Hello Adrian,

The USB interface is integrated in the RTL-SDR chip (RTL2832U), so it cannot be 
replaced (as far as I know).


In theory, USB 2.0 can support faster data rates (HackRF does 16 MS/s - 20 MS/s 
with USB 2.0 8 bit I-Q). As Ron mentioned, it is due to the cost reduction.


Regards,

Kyeong Su Shin


________________________________
보낸 사람: Adrian Musceac <kanto...@gmail.com> 대신 Discuss-gnuradio 
<discuss-gnuradio-bounces+ksshin=postech.ac...@gnu.org>
보낸 날짜: 2018년 8월 25일 토요일 오후 5:13:09
받는 사람: discuss-gnuradio@gnu.org; Ron Economos
제목: Re: [Discuss-gnuradio] MAKING A NTSC TV RECEIVER

Hi Ron,

So in theory, replacing the USB2 chip with a USB3 would allow access to the 
full sample rate, or is there some other internal limitation?

Regards,
Adrian

On August 25, 2018 8:06:20 AM UTC, Ron Economos <w...@comcast.net> wrote:

The maximum Transport Stream rate of DVB-T is 31.67 Mbps, so the USB interface 
only needs to deliver 4 MB/s.
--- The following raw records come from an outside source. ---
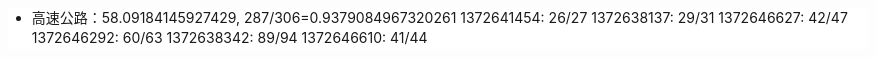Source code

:   - 高速公路：58.09184145927429, 287/306=0.9379084967320261
            1372641454: 26/27
            1372638137: 29/31
            1372646627: 42/47
            1372646292: 60/63
            1372638342: 89/94
            1372646610: 41/44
Since you need two 8-bit samples in IQ mode, it's 
2 Msps.

Ron

On 08/25/2018 12:44 AM, Adrian Musceac wrote:
Hi Marcus,

You're right about the RTL sample rate, but I'm curious about why it is so 
small.
Is it the bus speed? The ADC is obviously fast enough for DVB-T2.

Regards,
Adrian

On August 24, 2018 7:42:17 PM UTC, "Müller, Marcus (CEL)" 
<muel...@kit.edu><mailto:muel...@kit.edu> wrote:

Hi Martin,

internally, the RTL dongles are fast enough to capture full DVB-T (not
-T2) channels, and demodulate, and decode them, and deliver the video
stream to the host. However, RTL-SDR can't use that mode - it uses a
"bypass the whole Digital TV specific stuff" mode and directly passes
IQ samples through USB.

In that mode, it simply can't do more than 2 or 3 MS/s (can't
remember), which isn't enough to cover 6 MHz - so everyone's right, you
can basically receive the AM black/white info at a partial bandwidth of
the ca 5 MHz of the luma signal, but you won't get any color
information that way, or audio with the same receiver as you do video.

Cheers,
Marcus

On Fri, 2018-08-24 at 12:22 -0500, Martin McCormick wrote:

        First, I will talk about the things I know for sure.  The
 NTSC analog system as well as Pal systems in a lot of the rest of
 the world had a lot in common with eachother.  Both systems
 transmitted an AM video signal in Vestigial single sideband mode
 such that the carrier frequency was always about 1.25 MHZ above
 the start of a channel.  NTSC systems in the Americas also
 transmitted an audio carrier in FM which was always 4.9 MHZ above
 the video carrier.  Pal systems used exactly the same type of
 transmissions except that the 625-line video at 25 frames per
 second made a slightly wider spectrum such that the audio and
 video carriers were separated by 5.x MHZ, making each Pal channel
 7 or 8 MHZ wide.

        As others have suggested, you could probably get a
 monochrome fuzzy image if you can get your sound card to sample
 fast enough.  You can also decode the mono sound by setting your
 RTL receiver to behave just like a FM broadcast receiver but set
 the frequency to whatever the video carrier frequency is plus 4.5
 MHZ.  if the video carrier is 55.250 MHZ, the audio will be at
 59.75 MHZ.  The deviation is 75 KHZ unlike FM radio which is 150
 KHZ.

        That would be a good simple test to see if you are
 receiving the channel at all.

        I am guessing that since the RTL chips were designed for
 the European television market for cable and over-the-air
 broadcasts, they can be sampled extremely fast since the digital
 channels still take up the same bandwidth as their analog
 ancestors.

        Martin McCormick WB5AGZ

 Anders Hammarquist <i...@openend.se><mailto:i...@openend.se> writes:

 In a message of Fri, 24 Aug 2018 10:27:40 +0200, "Ralph A. Schmid,
 dk5ras" writes:

 Hi Andres,

 just had a short look: doesn't NTSC use a nearly 6 MHz
 bandwidth?

 Best regards,
 Marcus


 Yes, no way with the RTL to catch NTSC, it does in SDR mode only
 2.smth


 MHz bandwidth.

 Actually, you should be able to get a picture. The horizontal
 resolution
 will be
 about half of what it would be for the full bandwidth, and no
 colour (as
 the colour
 subcarrier at 3.58 MHz is outside the pass band). You want the pass
 band
 of the reciever
 from just below the video carrier and as high as it will go.